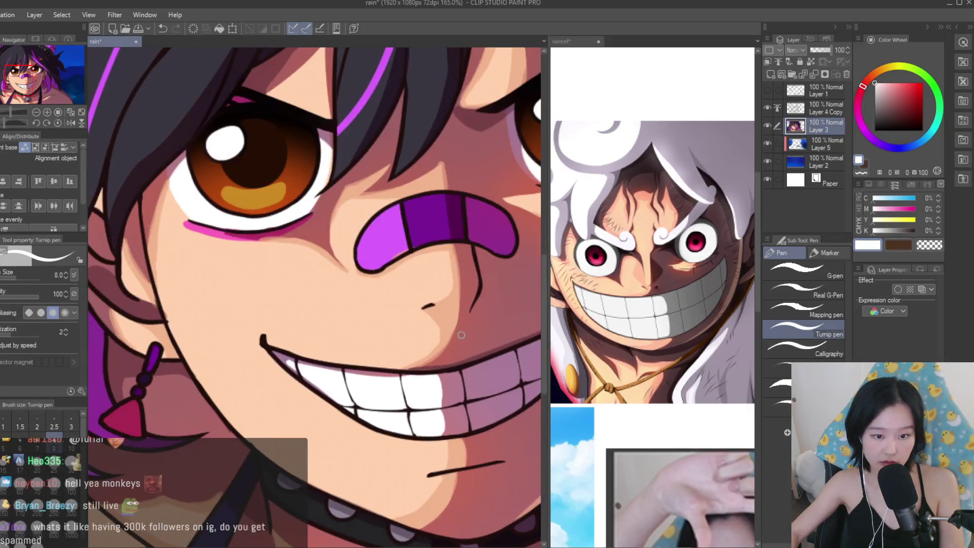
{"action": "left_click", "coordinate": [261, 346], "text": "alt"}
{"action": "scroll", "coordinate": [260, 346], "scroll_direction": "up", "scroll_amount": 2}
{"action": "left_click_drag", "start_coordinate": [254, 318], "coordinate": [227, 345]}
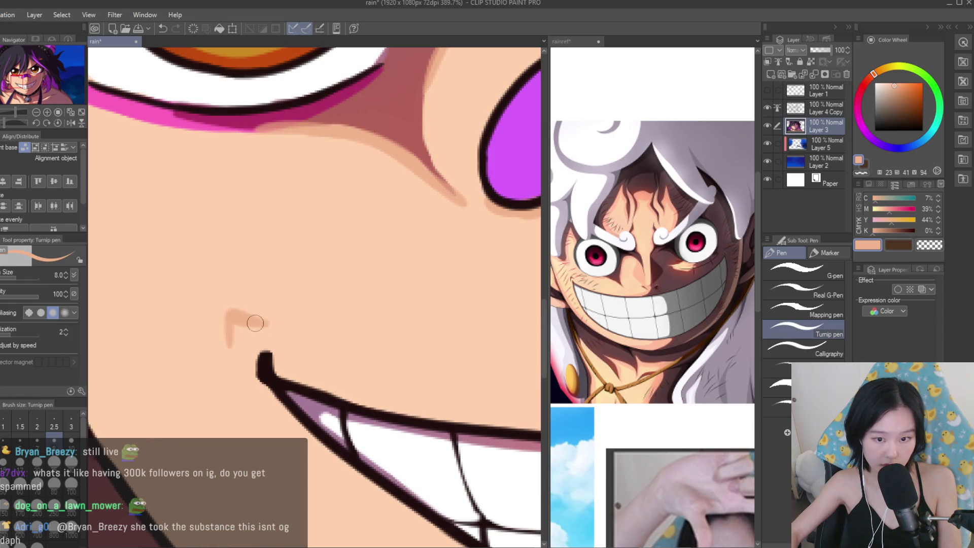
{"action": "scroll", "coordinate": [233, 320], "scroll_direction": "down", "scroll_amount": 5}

··········

## Your goal
Set the material down exactly, images excluded.

## Response to this task
{"action": "left_click", "coordinate": [261, 346], "text": "alt"}
{"action": "scroll", "coordinate": [260, 346], "scroll_direction": "up", "scroll_amount": 2}
{"action": "left_click_drag", "start_coordinate": [254, 318], "coordinate": [227, 345]}
{"action": "scroll", "coordinate": [233, 320], "scroll_direction": "down", "scroll_amount": 5}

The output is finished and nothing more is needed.